Paired box coordinates:
§ §

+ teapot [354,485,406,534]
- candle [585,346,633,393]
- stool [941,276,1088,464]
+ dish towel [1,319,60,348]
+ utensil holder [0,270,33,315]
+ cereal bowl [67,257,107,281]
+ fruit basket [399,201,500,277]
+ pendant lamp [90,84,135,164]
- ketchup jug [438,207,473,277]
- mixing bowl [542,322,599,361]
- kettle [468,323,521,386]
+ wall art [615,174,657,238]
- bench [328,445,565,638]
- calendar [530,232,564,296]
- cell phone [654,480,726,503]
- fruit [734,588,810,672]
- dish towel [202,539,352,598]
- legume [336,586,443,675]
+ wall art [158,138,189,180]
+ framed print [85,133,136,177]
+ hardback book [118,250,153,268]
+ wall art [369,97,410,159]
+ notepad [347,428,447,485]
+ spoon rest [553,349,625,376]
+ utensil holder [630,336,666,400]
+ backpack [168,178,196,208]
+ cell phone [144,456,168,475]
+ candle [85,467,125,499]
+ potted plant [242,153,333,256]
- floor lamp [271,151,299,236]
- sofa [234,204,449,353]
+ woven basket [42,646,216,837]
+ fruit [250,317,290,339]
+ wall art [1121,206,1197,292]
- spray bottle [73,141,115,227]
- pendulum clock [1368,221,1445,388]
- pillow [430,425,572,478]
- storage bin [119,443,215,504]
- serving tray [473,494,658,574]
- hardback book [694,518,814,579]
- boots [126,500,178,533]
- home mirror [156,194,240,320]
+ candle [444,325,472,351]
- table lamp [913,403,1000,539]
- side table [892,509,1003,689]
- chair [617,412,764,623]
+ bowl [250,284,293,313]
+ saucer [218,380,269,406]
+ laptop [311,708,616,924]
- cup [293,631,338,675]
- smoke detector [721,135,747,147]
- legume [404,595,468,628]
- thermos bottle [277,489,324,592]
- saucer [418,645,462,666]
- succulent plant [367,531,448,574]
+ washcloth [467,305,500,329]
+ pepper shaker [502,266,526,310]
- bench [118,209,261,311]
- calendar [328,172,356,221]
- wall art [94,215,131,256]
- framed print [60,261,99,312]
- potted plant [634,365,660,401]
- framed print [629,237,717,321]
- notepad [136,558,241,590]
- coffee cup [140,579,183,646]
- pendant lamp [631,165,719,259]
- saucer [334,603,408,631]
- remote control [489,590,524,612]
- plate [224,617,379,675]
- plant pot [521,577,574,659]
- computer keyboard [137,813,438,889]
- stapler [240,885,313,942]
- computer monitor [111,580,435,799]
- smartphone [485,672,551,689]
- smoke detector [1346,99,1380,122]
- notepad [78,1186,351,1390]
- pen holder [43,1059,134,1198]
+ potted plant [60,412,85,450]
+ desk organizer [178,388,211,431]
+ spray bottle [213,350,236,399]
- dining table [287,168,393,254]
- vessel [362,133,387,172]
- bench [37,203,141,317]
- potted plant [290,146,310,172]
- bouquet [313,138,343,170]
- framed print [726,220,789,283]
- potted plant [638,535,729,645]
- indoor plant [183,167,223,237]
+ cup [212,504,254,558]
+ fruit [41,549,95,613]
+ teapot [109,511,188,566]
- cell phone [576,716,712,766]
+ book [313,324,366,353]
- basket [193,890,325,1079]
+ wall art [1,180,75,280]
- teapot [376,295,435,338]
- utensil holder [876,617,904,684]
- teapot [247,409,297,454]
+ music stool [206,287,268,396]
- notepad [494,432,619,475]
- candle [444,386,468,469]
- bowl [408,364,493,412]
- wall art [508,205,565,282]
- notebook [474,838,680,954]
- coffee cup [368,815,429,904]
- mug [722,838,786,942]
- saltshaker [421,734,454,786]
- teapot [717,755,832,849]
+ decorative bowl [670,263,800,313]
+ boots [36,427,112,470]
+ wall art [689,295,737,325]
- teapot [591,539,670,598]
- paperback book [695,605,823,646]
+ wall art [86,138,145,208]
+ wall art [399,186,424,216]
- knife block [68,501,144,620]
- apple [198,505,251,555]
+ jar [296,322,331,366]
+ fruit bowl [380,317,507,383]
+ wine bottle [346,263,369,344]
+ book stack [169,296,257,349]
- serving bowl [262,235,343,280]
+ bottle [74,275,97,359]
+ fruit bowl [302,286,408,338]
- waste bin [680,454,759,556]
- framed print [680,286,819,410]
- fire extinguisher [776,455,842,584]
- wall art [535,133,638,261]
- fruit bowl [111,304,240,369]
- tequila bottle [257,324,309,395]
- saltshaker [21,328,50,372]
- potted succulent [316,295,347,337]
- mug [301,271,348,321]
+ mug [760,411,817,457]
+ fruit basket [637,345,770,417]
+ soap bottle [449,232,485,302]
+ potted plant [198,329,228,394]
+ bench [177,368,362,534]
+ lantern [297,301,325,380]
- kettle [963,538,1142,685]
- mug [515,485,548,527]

§ §

PROBLEM TO SOLVE: Would you retype all of the lines shown above, exactly as given?

RESPONSE AREA:
+ teapot [354,485,406,534]
- candle [585,346,633,393]
- stool [941,276,1088,464]
+ dish towel [1,319,60,348]
+ utensil holder [0,270,33,315]
+ cereal bowl [67,257,107,281]
+ fruit basket [399,201,500,277]
+ pendant lamp [90,84,135,164]
- ketchup jug [438,207,473,277]
- mixing bowl [542,322,599,361]
- kettle [468,323,521,386]
+ wall art [615,174,657,238]
- bench [328,445,565,638]
- calendar [530,232,564,296]
- cell phone [654,480,726,503]
- fruit [734,588,810,672]
- dish towel [202,539,352,598]
- legume [336,586,443,675]
+ wall art [158,138,189,180]
+ framed print [85,133,136,177]
+ hardback book [118,250,153,268]
+ wall art [369,97,410,159]
+ notepad [347,428,447,485]
+ spoon rest [553,349,625,376]
+ utensil holder [630,336,666,400]
+ backpack [168,178,196,208]
+ cell phone [144,456,168,475]
+ candle [85,467,125,499]
+ potted plant [242,153,333,256]
- floor lamp [271,151,299,236]
- sofa [234,204,449,353]
+ woven basket [42,646,216,837]
+ fruit [250,317,290,339]
+ wall art [1121,206,1197,292]
- spray bottle [73,141,115,227]
- pendulum clock [1368,221,1445,388]
- pillow [430,425,572,478]
- storage bin [119,443,215,504]
- serving tray [473,494,658,574]
- hardback book [694,518,814,579]
- boots [126,500,178,533]
- home mirror [156,194,240,320]
+ candle [444,325,472,351]
- table lamp [913,403,1000,539]
- side table [892,509,1003,689]
- chair [617,412,764,623]
+ bowl [250,284,293,313]
+ saucer [218,380,269,406]
+ laptop [311,708,616,924]
- cup [293,631,338,675]
- smoke detector [721,135,747,147]
- legume [404,595,468,628]
- thermos bottle [277,489,324,592]
- saucer [418,645,462,666]
- succulent plant [367,531,448,574]
+ washcloth [467,305,500,329]
+ pepper shaker [502,266,526,310]
- bench [118,209,261,311]
- calendar [328,172,356,221]
- wall art [94,215,131,256]
- framed print [60,261,99,312]
- potted plant [634,365,660,401]
- framed print [629,237,717,321]
- notepad [136,558,241,590]
- coffee cup [140,579,183,646]
- pendant lamp [631,165,719,259]
- saucer [334,603,408,631]
- remote control [489,590,524,612]
- plate [224,617,379,675]
- plant pot [521,577,574,659]
- computer keyboard [137,813,438,889]
- stapler [240,885,313,942]
- computer monitor [111,580,435,799]
- smartphone [485,672,551,689]
- smoke detector [1346,99,1380,122]
- notepad [78,1186,351,1390]
- pen holder [43,1059,134,1198]
+ potted plant [60,412,85,450]
+ desk organizer [178,388,211,431]
+ spray bottle [213,350,236,399]
- dining table [287,168,393,254]
- vessel [362,133,387,172]
- bench [37,203,141,317]
- potted plant [290,146,310,172]
- bouquet [313,138,343,170]
- framed print [726,220,789,283]
- potted plant [638,535,729,645]
- indoor plant [183,167,223,237]
+ cup [212,504,254,558]
+ fruit [41,549,95,613]
+ teapot [109,511,188,566]
- cell phone [576,716,712,766]
+ book [313,324,366,353]
- basket [193,890,325,1079]
+ wall art [1,180,75,280]
- teapot [376,295,435,338]
- utensil holder [876,617,904,684]
- teapot [247,409,297,454]
+ music stool [206,287,268,396]
- notepad [494,432,619,475]
- candle [444,386,468,469]
- bowl [408,364,493,412]
- wall art [508,205,565,282]
- notebook [474,838,680,954]
- coffee cup [368,815,429,904]
- mug [722,838,786,942]
- saltshaker [421,734,454,786]
- teapot [717,755,832,849]
+ decorative bowl [670,263,800,313]
+ boots [36,427,112,470]
+ wall art [689,295,737,325]
- teapot [591,539,670,598]
- paperback book [695,605,823,646]
+ wall art [86,138,145,208]
+ wall art [399,186,424,216]
- knife block [68,501,144,620]
- apple [198,505,251,555]
+ jar [296,322,331,366]
+ fruit bowl [380,317,507,383]
+ wine bottle [346,263,369,344]
+ book stack [169,296,257,349]
- serving bowl [262,235,343,280]
+ bottle [74,275,97,359]
+ fruit bowl [302,286,408,338]
- waste bin [680,454,759,556]
- framed print [680,286,819,410]
- fire extinguisher [776,455,842,584]
- wall art [535,133,638,261]
- fruit bowl [111,304,240,369]
- tequila bottle [257,324,309,395]
- saltshaker [21,328,50,372]
- potted succulent [316,295,347,337]
- mug [301,271,348,321]
+ mug [760,411,817,457]
+ fruit basket [637,345,770,417]
+ soap bottle [449,232,485,302]
+ potted plant [198,329,228,394]
+ bench [177,368,362,534]
+ lantern [297,301,325,380]
- kettle [963,538,1142,685]
- mug [515,485,548,527]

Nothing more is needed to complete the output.